Rewrite every line of the entries below, replacing "centimetres" with "centimeters" and leaving everything else unchanged. Omit the pictures from your answer.

---*---

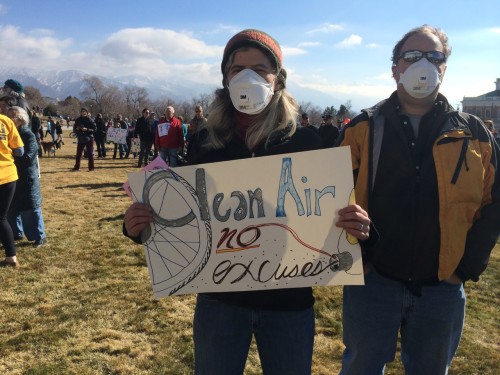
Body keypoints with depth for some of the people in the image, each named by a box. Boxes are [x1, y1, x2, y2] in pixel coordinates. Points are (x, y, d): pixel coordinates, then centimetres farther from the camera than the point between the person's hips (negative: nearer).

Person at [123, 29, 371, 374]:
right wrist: (140, 225, -17)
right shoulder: (206, 141, -2)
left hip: (288, 300, 0)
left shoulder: (304, 141, -6)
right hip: (219, 297, 1)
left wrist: (354, 226, -25)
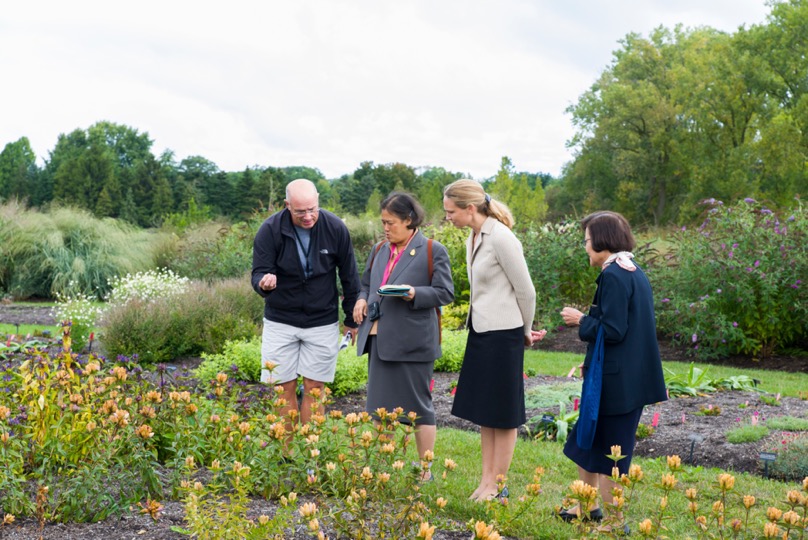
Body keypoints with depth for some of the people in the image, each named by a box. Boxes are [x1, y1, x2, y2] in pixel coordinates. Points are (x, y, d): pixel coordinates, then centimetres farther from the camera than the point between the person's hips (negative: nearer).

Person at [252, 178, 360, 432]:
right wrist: (264, 283, -36)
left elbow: (349, 277, 2)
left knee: (314, 391, 4)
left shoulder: (335, 228, -9)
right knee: (285, 390, 3)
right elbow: (258, 274, -11)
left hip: (322, 322, 0)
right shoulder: (270, 230, -12)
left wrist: (353, 320, 8)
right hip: (280, 321, 0)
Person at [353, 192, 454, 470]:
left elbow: (445, 293, -6)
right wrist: (362, 299, 5)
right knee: (381, 404, 11)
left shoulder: (433, 251, -4)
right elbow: (366, 283, 26)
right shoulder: (379, 250, 16)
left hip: (412, 341, -6)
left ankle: (425, 471, 14)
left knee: (417, 405, 1)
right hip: (379, 339, 6)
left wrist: (415, 294, -22)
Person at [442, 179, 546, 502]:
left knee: (502, 413, 2)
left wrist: (527, 331, 1)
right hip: (480, 330, 9)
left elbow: (525, 290, -13)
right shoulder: (473, 239, 9)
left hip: (502, 333, -9)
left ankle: (498, 486, 12)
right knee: (482, 411, 13)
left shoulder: (501, 238, -18)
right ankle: (486, 480, 22)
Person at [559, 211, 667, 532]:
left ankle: (614, 520, 15)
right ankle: (587, 507, 32)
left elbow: (612, 331, -23)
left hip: (615, 381, -10)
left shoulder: (612, 276, -18)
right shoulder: (635, 273, 11)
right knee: (588, 439, 20)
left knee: (608, 449, 3)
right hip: (633, 376, 10)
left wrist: (581, 321, -7)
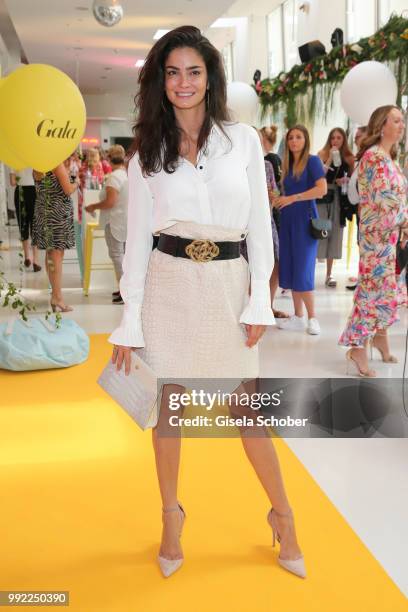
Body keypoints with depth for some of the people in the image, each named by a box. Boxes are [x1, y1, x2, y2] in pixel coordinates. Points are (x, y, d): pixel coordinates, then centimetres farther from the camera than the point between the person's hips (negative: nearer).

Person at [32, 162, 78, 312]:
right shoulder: (57, 163, -12)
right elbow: (68, 190, -15)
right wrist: (77, 183, 6)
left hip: (42, 211, 8)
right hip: (58, 211, -8)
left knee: (50, 253, 14)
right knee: (57, 255, -5)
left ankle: (55, 293, 22)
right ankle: (58, 298, -3)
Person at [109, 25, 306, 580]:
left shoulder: (243, 141, 3)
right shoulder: (146, 155, 4)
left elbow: (259, 223, 3)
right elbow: (137, 239, 2)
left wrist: (259, 300, -4)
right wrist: (129, 325, -1)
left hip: (229, 284, 0)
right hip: (169, 285, 1)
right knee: (168, 407, 10)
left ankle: (283, 516, 27)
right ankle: (172, 517, 30)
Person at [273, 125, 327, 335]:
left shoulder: (312, 161, -3)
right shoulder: (287, 164, 14)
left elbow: (322, 188, -15)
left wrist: (292, 198, -17)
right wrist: (278, 200, -2)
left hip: (305, 219, -6)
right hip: (287, 219, 6)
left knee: (302, 270, -8)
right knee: (289, 270, 5)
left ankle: (312, 317, 3)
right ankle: (298, 317, 13)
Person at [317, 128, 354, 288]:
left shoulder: (349, 157, 7)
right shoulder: (322, 154, -2)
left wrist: (346, 180, -6)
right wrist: (330, 158, -14)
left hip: (338, 198, 3)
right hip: (322, 197, -3)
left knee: (335, 233, 7)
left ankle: (329, 274, 14)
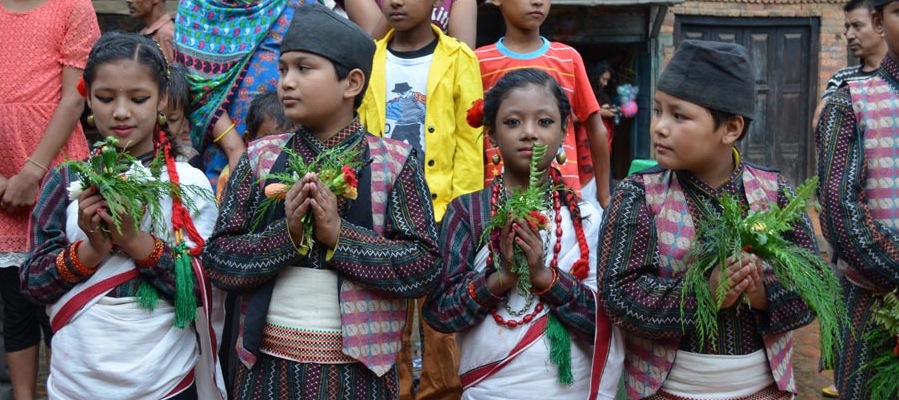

---*---

• Answer:
Body keypoints with depth for some of the people in the image, each named by a box. Boxes are [x1, y1, x2, y2] in pixel coordinates. Points are (x, y, d): pixel coordinates, then centimeters farther from the camera than the point between the person's hips (negative: nearer).

Person at [123, 29, 371, 374]:
right wrist: (140, 225, -17)
right shoulder: (206, 141, -2)
left hip: (288, 300, 0)
left shoulder: (304, 141, -6)
right hip: (219, 297, 1)
left wrist: (354, 226, -25)
Body keypoints with depth for some of the people in the image, each named by a box. Boxes are [x1, y1, x2, y2] in pixel coordinates. Points are (x, y, d): pixel coordinates, then centimeters farther from the camera than the point between the person's hips (negative: nearer).

Person at [252, 178, 360, 432]:
right wrist: (264, 283, -36)
left elbow: (349, 277, 2)
left knee: (314, 391, 4)
left shoulder: (335, 228, -9)
right knee: (285, 390, 3)
right elbow: (258, 274, -11)
left hip: (322, 322, 0)
right shoulder: (270, 230, -12)
left wrist: (353, 320, 8)
right hip: (280, 321, 0)
Person at [353, 192, 454, 470]:
left elbow: (445, 293, -6)
right wrist: (362, 299, 5)
right knee: (381, 404, 11)
left shoulder: (433, 251, -4)
right elbow: (366, 283, 26)
right shoulder: (379, 250, 16)
left hip: (412, 341, -6)
left ankle: (425, 471, 14)
left knee: (417, 405, 1)
right hip: (379, 339, 6)
left wrist: (415, 294, -22)
Person at [442, 179, 546, 502]:
left knee: (502, 413, 2)
left wrist: (527, 331, 1)
right hip: (480, 330, 9)
left elbow: (525, 290, -13)
right shoulder: (473, 239, 9)
left hip: (502, 333, -9)
left ankle: (498, 486, 12)
right knee: (482, 411, 13)
left shoulder: (501, 238, -18)
right ankle: (486, 480, 22)
Person at [559, 211, 667, 532]:
left ankle: (614, 520, 15)
right ankle: (587, 507, 32)
left elbow: (612, 331, -23)
left hip: (615, 381, -10)
left shoulder: (612, 276, -18)
right shoulder: (635, 273, 11)
right knee: (588, 439, 20)
left knee: (608, 449, 3)
right hip: (633, 376, 10)
left wrist: (581, 321, -7)
Body keypoints with depth for some of the people in the image, each named by a box. Boxes are [x1, y1, x2, y2] in pixel coordinates. Points are (x, y, d): pixel coordinates, then centimeters farther from the camera than the point between the person's hips (negative: nearer).

Person at [32, 162, 78, 312]:
right shoulder: (57, 163, -12)
right elbow: (68, 190, -15)
right wrist: (77, 183, 6)
left hip: (42, 211, 8)
right hip: (58, 211, -8)
left knee: (50, 253, 14)
right knee: (57, 255, -5)
left ankle: (55, 293, 22)
right ankle: (58, 298, -3)
Person at [109, 25, 306, 580]:
left shoulder: (243, 141, 3)
right shoulder: (146, 155, 4)
left elbow: (259, 223, 3)
right elbow: (137, 239, 2)
left wrist: (259, 300, -4)
right wrist: (129, 325, -1)
left hip: (229, 284, 0)
right hip: (169, 285, 1)
right knee: (168, 407, 10)
left ankle: (283, 516, 27)
right ankle: (172, 517, 30)
Person at [273, 125, 327, 335]:
left shoulder: (312, 161, -3)
right shoulder: (287, 164, 14)
left elbow: (322, 188, -15)
left wrist: (292, 198, -17)
right wrist: (278, 200, -2)
left hip: (305, 219, -6)
right hip: (287, 219, 6)
left knee: (302, 270, -8)
right knee: (289, 270, 5)
left ankle: (312, 317, 3)
right ankle: (298, 317, 13)
Person at [317, 128, 354, 288]:
left shoulder: (349, 157, 7)
right shoulder: (322, 154, -2)
left wrist: (346, 180, -6)
right wrist: (330, 158, -14)
left hip: (338, 198, 3)
right hip: (322, 197, -3)
left knee: (335, 233, 7)
left ankle: (329, 274, 14)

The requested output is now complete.